↓↓↓

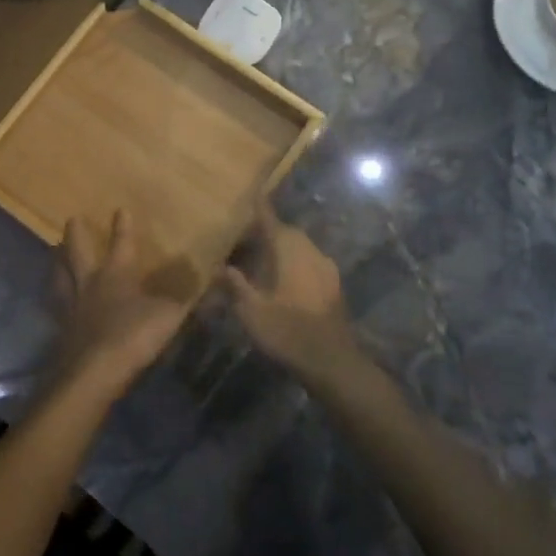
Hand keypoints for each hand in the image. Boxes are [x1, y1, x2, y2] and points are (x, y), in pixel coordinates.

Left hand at [52, 210, 188, 399]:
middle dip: (76, 234)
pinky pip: (56, 307)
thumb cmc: (133, 336)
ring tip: (54, 253)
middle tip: (71, 219)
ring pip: (60, 275)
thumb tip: (214, 277)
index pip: (121, 244)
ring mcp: (71, 306)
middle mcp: (89, 283)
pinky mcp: (61, 330)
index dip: (123, 227)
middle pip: (77, 252)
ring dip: (57, 262)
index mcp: (116, 274)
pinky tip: (56, 301)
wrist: (93, 372)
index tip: (120, 210)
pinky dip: (55, 299)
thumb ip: (187, 297)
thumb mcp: (169, 315)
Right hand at [222, 204, 363, 384]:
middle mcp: (310, 252)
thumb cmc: (287, 331)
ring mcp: (326, 268)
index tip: (254, 195)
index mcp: (289, 251)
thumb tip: (222, 267)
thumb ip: (237, 285)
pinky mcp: (334, 285)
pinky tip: (285, 277)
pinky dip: (297, 262)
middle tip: (250, 235)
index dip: (261, 209)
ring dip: (285, 247)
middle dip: (271, 230)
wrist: (332, 361)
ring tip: (264, 257)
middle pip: (289, 232)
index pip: (271, 222)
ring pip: (302, 247)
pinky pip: (311, 261)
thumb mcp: (252, 310)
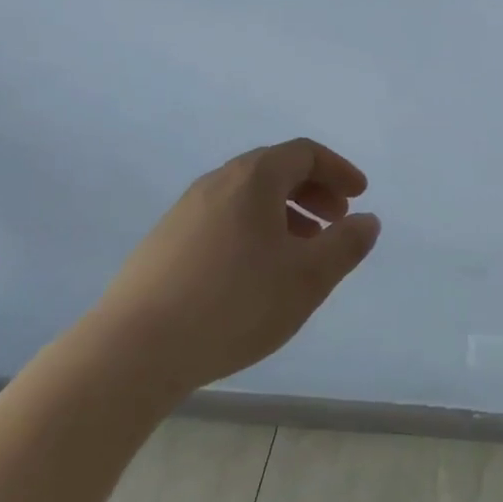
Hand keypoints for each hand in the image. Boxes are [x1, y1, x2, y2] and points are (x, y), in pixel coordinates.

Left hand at [94, 138, 380, 395]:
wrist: (135, 349)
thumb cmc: (235, 303)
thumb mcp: (307, 278)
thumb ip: (345, 245)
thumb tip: (367, 220)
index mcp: (253, 178)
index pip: (304, 153)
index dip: (338, 170)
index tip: (360, 195)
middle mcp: (217, 182)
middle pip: (275, 169)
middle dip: (313, 190)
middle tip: (336, 220)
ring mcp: (185, 210)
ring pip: (248, 196)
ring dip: (284, 211)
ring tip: (302, 249)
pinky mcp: (165, 241)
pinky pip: (224, 217)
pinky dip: (254, 228)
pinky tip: (256, 271)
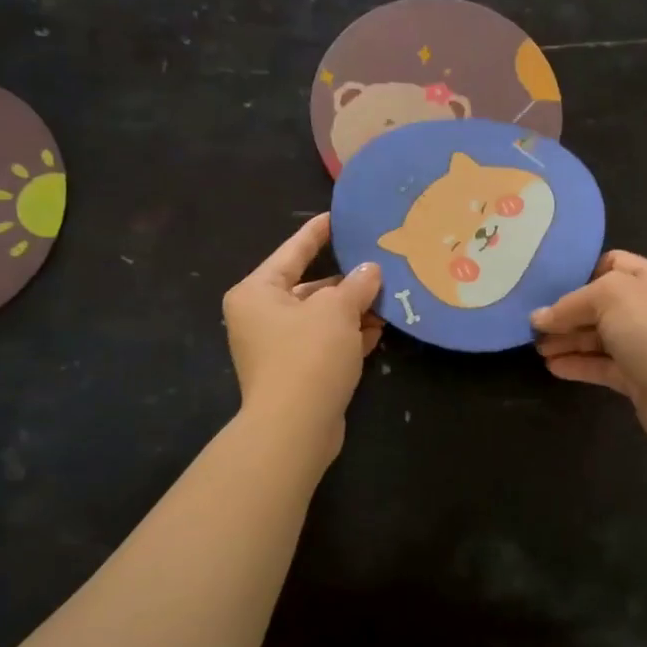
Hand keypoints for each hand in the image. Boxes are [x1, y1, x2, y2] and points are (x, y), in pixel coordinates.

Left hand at [223, 214, 382, 451]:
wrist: (294, 428)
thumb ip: (356, 285)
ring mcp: (277, 347)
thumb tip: (370, 271)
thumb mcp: (337, 311)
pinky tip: (379, 330)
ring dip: (353, 310)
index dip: (317, 233)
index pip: (292, 251)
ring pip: (321, 318)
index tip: (338, 217)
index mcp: (257, 292)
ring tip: (389, 298)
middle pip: (310, 287)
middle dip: (347, 281)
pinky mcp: (296, 372)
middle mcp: (261, 317)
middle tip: (380, 265)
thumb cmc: (308, 355)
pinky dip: (349, 336)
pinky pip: (325, 343)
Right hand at [531, 250, 646, 456]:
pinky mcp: (639, 377)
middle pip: (602, 303)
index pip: (613, 264)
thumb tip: (539, 318)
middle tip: (534, 324)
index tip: (550, 287)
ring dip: (568, 340)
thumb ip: (571, 304)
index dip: (582, 273)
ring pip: (600, 337)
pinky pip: (602, 365)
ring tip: (537, 348)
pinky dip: (578, 364)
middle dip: (568, 313)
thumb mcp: (610, 297)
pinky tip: (553, 367)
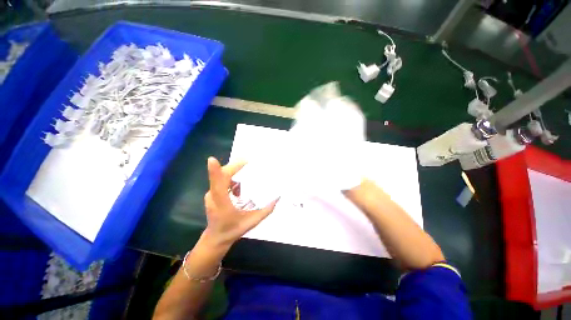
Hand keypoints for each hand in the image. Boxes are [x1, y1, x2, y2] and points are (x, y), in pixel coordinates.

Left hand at [203, 157, 277, 247]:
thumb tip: (278, 198)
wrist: (216, 238)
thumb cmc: (233, 230)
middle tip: (247, 161)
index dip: (214, 171)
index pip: (217, 184)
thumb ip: (266, 210)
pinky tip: (238, 189)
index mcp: (222, 203)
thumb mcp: (252, 222)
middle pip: (221, 175)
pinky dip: (232, 180)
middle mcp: (213, 196)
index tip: (213, 159)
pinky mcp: (212, 193)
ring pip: (222, 176)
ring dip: (234, 173)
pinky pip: (222, 180)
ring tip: (244, 176)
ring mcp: (211, 194)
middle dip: (234, 166)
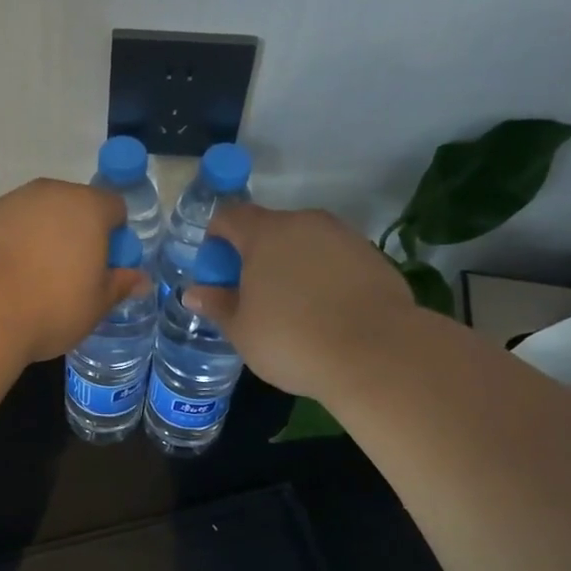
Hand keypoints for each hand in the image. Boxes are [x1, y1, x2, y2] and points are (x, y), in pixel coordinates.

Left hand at [0, 179, 143, 362]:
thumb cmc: (52, 306)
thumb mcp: (96, 305)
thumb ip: (120, 286)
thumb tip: (140, 280)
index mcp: (88, 207)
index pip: (115, 207)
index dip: (116, 236)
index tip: (106, 267)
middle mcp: (50, 193)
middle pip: (74, 206)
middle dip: (77, 234)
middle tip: (71, 276)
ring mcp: (10, 202)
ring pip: (37, 215)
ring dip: (42, 238)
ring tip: (33, 280)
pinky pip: (6, 227)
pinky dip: (10, 245)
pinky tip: (3, 280)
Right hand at [183, 204, 413, 397]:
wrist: (376, 353)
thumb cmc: (292, 340)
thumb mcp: (242, 330)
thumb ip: (217, 305)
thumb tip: (194, 292)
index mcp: (265, 233)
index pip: (229, 217)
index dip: (216, 240)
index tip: (217, 273)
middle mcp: (305, 223)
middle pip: (269, 228)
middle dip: (255, 255)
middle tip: (252, 296)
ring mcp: (344, 236)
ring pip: (305, 243)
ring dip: (291, 265)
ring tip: (292, 308)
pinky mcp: (373, 256)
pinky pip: (334, 259)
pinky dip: (323, 277)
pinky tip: (326, 313)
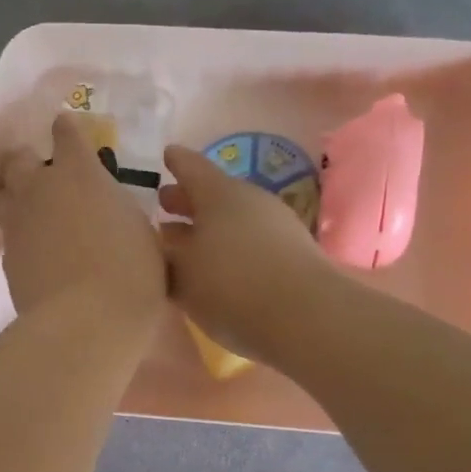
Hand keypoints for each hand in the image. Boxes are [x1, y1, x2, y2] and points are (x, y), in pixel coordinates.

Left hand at [0, 112, 165, 332]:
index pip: (66, 132)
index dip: (67, 128)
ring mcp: (18, 221)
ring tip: (37, 212)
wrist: (86, 320)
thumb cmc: (130, 272)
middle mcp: (41, 188)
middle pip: (21, 159)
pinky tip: (37, 250)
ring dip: (20, 195)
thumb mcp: (139, 231)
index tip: (69, 129)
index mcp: (79, 173)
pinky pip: (9, 232)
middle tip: (49, 178)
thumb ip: (116, 209)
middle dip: (32, 161)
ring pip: (7, 193)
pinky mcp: (7, 255)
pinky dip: (21, 234)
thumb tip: (105, 210)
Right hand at [158, 143, 335, 362]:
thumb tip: (165, 245)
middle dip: (188, 201)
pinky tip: (221, 268)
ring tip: (189, 244)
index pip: (191, 168)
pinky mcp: (293, 255)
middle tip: (166, 206)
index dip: (176, 162)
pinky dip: (231, 248)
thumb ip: (167, 257)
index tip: (166, 154)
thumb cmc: (230, 285)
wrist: (305, 317)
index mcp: (218, 193)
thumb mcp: (182, 274)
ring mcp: (277, 226)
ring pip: (233, 220)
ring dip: (210, 229)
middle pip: (214, 195)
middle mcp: (250, 201)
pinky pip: (251, 242)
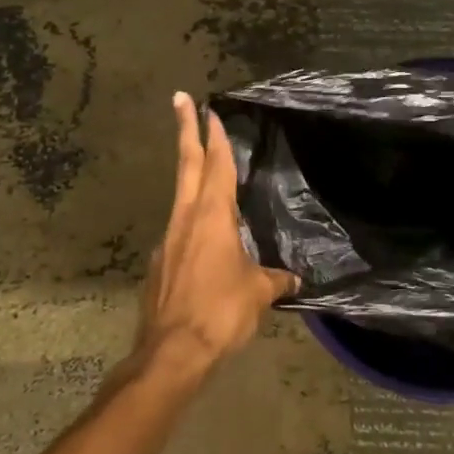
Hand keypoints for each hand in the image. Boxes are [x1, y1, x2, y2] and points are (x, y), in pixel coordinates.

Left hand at [137, 93, 297, 380]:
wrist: (171, 354)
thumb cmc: (220, 311)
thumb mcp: (258, 293)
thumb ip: (276, 280)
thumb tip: (295, 279)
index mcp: (212, 217)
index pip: (215, 166)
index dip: (214, 136)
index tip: (208, 109)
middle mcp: (185, 220)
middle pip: (186, 166)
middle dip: (185, 131)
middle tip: (180, 99)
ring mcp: (167, 242)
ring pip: (180, 198)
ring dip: (189, 176)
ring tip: (202, 169)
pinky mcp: (159, 266)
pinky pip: (178, 233)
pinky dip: (190, 224)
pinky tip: (204, 244)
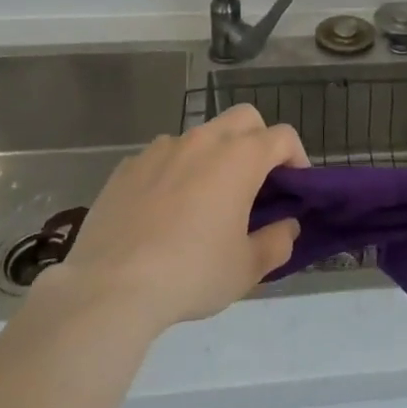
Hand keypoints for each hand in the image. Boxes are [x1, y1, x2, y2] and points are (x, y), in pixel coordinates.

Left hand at [39, 105, 304, 333]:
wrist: (110, 288)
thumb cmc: (191, 274)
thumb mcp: (247, 268)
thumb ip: (277, 242)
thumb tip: (287, 226)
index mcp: (239, 158)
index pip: (282, 136)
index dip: (296, 157)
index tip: (294, 187)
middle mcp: (202, 141)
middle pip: (243, 118)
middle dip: (258, 140)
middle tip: (256, 181)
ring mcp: (160, 149)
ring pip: (200, 135)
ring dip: (213, 155)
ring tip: (205, 198)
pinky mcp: (127, 167)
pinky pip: (161, 157)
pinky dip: (173, 172)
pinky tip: (163, 210)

↑↑↑

Task description
Of the lines above, extract only those from the line with "middle tip: (336, 220)" to the line with "pinky tip: (256, 271)", both included, exactly as written.

Answer to the exercise
middle tip: (336, 220)
ring mcp: (185, 210)
ring pip: (248, 196)
ring dip: (284, 211)
ring tip: (302, 249)
pinky mcp: (165, 241)
pinky pip: (224, 217)
pinky dip: (254, 228)
pinky tip: (256, 271)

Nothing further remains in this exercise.